"Ярослав Ивашкевич. Мать Иоанна от ангелов" - читать интересную книгу автора

- Я хотел бы пойти спать, - сказал он.
- Сейчас, сейчас, - всполошилась хозяйка. - Казюк вас проведет, пан
ксендз. Казюк! Казюк! - позвала она.
Из соседней комнаты нехотя вышел здоровенный, растрепанный парень, взял
со стойки сальную свечу и двинулся в глубь этого вертепа по каким-то
переходам; ксендз шел за ним. Парень был хоть и огромного роста, но хорош
собой; огонек свечи освещал спокойное, задумчивое его лицо. Ксендз
почувствовал симпатию к этому малому. По лестнице с перекладинами вместо
ступеней тот провел его в крошечную каморку. Через узкое оконце виднелось
небо с крупными звездами. На полу лежал набитый сеном мешок. Парень
остановился на пороге и внимательно посмотрел на ксендза.
- Вы, пан ксендз, ничего здесь не бойтесь, - проговорил он низким,
звучным голосом. - Сюда нечистому нет хода.
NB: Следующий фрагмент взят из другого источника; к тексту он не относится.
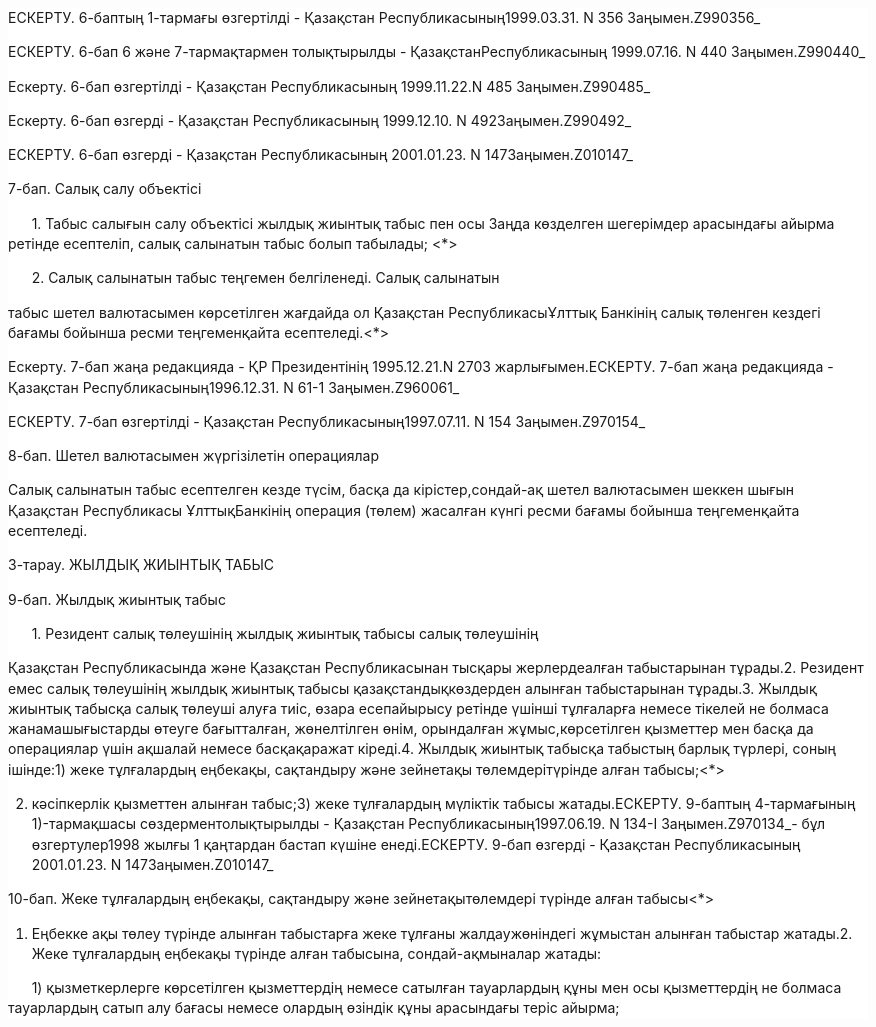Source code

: ЕСКЕРТУ. 6-баптың 1-тармағы өзгертілді - Қазақстан Республикасының1999.03.31. N 356 Заңымен.Z990356_

ЕСКЕРТУ. 6-бап 6 және 7-тармақтармен толықтырылды - ҚазақстанРеспубликасының 1999.07.16. N 440 Заңымен.Z990440_

Ескерту. 6-бап өзгертілді - Қазақстан Республикасының 1999.11.22.N 485 Заңымен.Z990485_

Ескерту. 6-бап өзгерді - Қазақстан Республикасының 1999.12.10. N 492Заңымен.Z990492_

ЕСКЕРТУ. 6-бап өзгерді - Қазақстан Республикасының 2001.01.23. N 147Заңымен.Z010147_

7-бап. Салық салу объектiсi

      1. Табыс салығын салу объектiсi жылдық жиынтық табыс пен осы Заңда көзделген шегерiмдер арасындағы айырма ретiнде есептелiп, салық салынатын табыс болып табылады; <*>

      2. Салық салынатын табыс теңгемен белгiленедi. Салық салынатын

табыс шетел валютасымен көрсетiлген жағдайда ол Қазақстан РеспубликасыҰлттық Банкiнiң салық төленген кездегi бағамы бойынша ресми теңгеменқайта есептеледi.<*>

Ескерту. 7-бап жаңа редакцияда - ҚР Президентiнiң 1995.12.21.N 2703 жарлығымен.ЕСКЕРТУ. 7-бап жаңа редакцияда - Қазақстан Республикасының1996.12.31. N 61-1 Заңымен.Z960061_

ЕСКЕРТУ. 7-бап өзгертiлдi - Қазақстан Республикасының1997.07.11. N 154 Заңымен.Z970154_

8-бап. Шетел валютасымен жүргiзiлетiн операциялар

Салық салынатын табыс есептелген кезде түсiм, басқа да кiрiстер,сондай-ақ шетел валютасымен шеккен шығын Қазақстан Республикасы ҰлттықБанкiнiң операция (төлем) жасалған күнгi ресми бағамы бойынша теңгеменқайта есептеледi.

3-тарау. ЖЫЛДЫҚ ЖИЫНТЫҚ ТАБЫС

9-бап. Жылдық жиынтық табыс

      1. Резидент салық төлеушiнiң жылдық жиынтық табысы салық төлеушiнiң

Қазақстан Республикасында және Қазақстан Республикасынан тысқары жерлердеалған табыстарынан тұрады.2. Резидент емес салық төлеушiнiң жылдық жиынтық табысы қазақстандықкөздерден алынған табыстарынан тұрады.3. Жылдық жиынтық табысқа салық төлеушi алуға тиiс, өзара есепайырысу ретiнде үшiншi тұлғаларға немесе тiкелей не болмаса жанамашығыстарды өтеуге бағытталған, жөнелтiлген өнiм, орындалған жұмыс,көрсетiлген қызметтер мен басқа да операциялар үшiн ақшалай немесе басқақаражат кiредi.4. Жылдық жиынтық табысқа табыстың барлық түрлерi, соның iшiнде:1) жеке тұлғалардың еңбекақы, сақтандыру және зейнетақы төлемдерiтүрiнде алған табысы;<*>

2) кәсiпкерлiк қызметтен алынған табыс;3) жеке тұлғалардың мүлiктiк табысы жатады.ЕСКЕРТУ. 9-баптың 4-тармағының 1)-тармақшасы сөздерментолықтырылды - Қазақстан Республикасының1997.06.19. N 134-I Заңымен.Z970134_- бұл өзгертулер1998 жылғы 1 қаңтардан бастап күшiне енедi.ЕСКЕРТУ. 9-бап өзгерді - Қазақстан Республикасының 2001.01.23. N 147Заңымен.Z010147_

10-бап. Жеке тұлғалардың еңбекақы, сақтандыру және зейнетақытөлемдерi түрiнде алған табысы<*>

1. Еңбекке ақы төлеу түрiнде алынған табыстарға жеке тұлғаны жалдаужөнiндегi жұмыстан алынған табыстар жатады.2. Жеке тұлғалардың еңбекақы түрiнде алған табысына, сондай-ақмыналар жатады:

      1) қызметкерлерге көрсетiлген қызметтердiң немесе сатылған тауарлардың құны мен осы қызметтердiң не болмаса тауарлардың сатып алу бағасы немесе олардың өзiндiк құны арасындағы терiс айырма;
И, подняв вверх свечу, осветил на дверях надпись мелом: К+ М+ Б+
[Королева Матерь Божья] с крестом над буквами.
- Благодарю, - серьезно ответил ксендз.
- Спокойной ночи, - кивнул Казюк и, унося с собой свечку, исчез за
дверью.
Ксендз Сурин остался один в темноте. Звезды из небесной дали
придвинулись к самому окну, и он поднял неуверенный взор к их туманному
сиянию. Как обычно, в теплый, безоблачный осенний вечер, звезды казались
крупнее, чем в иные вечера, и будто склонялись к земле. Ксендз Сурин давно
считал их лучшими посредницами между землей и творцом. Чем-то вроде
ангелов. От одного взгляда, брошенного ввысь, на бледные созвездия,
тонущие в сумрачном небе, у него становилось легче на сердце, и
обновлялось чувство непосредственного общения с господом богом. В такие
минуты молитва стремительно, как хищная птица, налетала на душу ксендза;
вот и теперь, едва он заметил эти звезды, сияющие так близко за окном,
едва сделал несколько шагов, отделявших его от оконной ниши, едва упал на
колени и оперся на подоконник, обратив лицо к смутному ночному сиянию, -
как душу его наполнила всеобъемлющая ясность, ум был потрясен
подтверждением всех упований и радостей веры, - и холодный наблюдатель в
душе отца Сурина вмиг уменьшился, стал ничтожным карликом, почти вовсе
исчез, меж тем как сознание ксендза заливали волны света, излучаемого
присутствием бога.
Но, странное дело, в такие минуты молитвы - которая, впрочем, не всегда
столь стремительно завладевала его душою, - когда в океане внутреннего
света стихали все скорби и сомнения, ксендз Сурин рядом с этим светом
замечал небольшое темное пятно где-то на самом дне своей души, крохотную,
черную ячейку - резко отличную от этого света, от этого сияния божьего, -
маленький, обособленный уголок, где, скрючившись и прячась, но никогда не
исчезая совсем, пребывало зло. И пока он молился, этот сгусток тьмы
начинал выпускать черные, гибкие щупальца, они разматывались из каких-то
узелков и бугорков и все больше оттесняли свет Иисусов. Черная масса
быстро разрасталась - и ксендз Сурин вдруг видел так четко, словно
телесными глазами, видел мысленным взором своим всю огромность и мощь зла.
И весь мир являлся пред ним разделенным на свет и мрак, на сияние и тьму -
и с содроганием постигал ксендз могущество тьмы и, падая ниц пред этим
ужасным видением, в отчаянии взывал:
- Боже, боже, зачем ты меня покинул?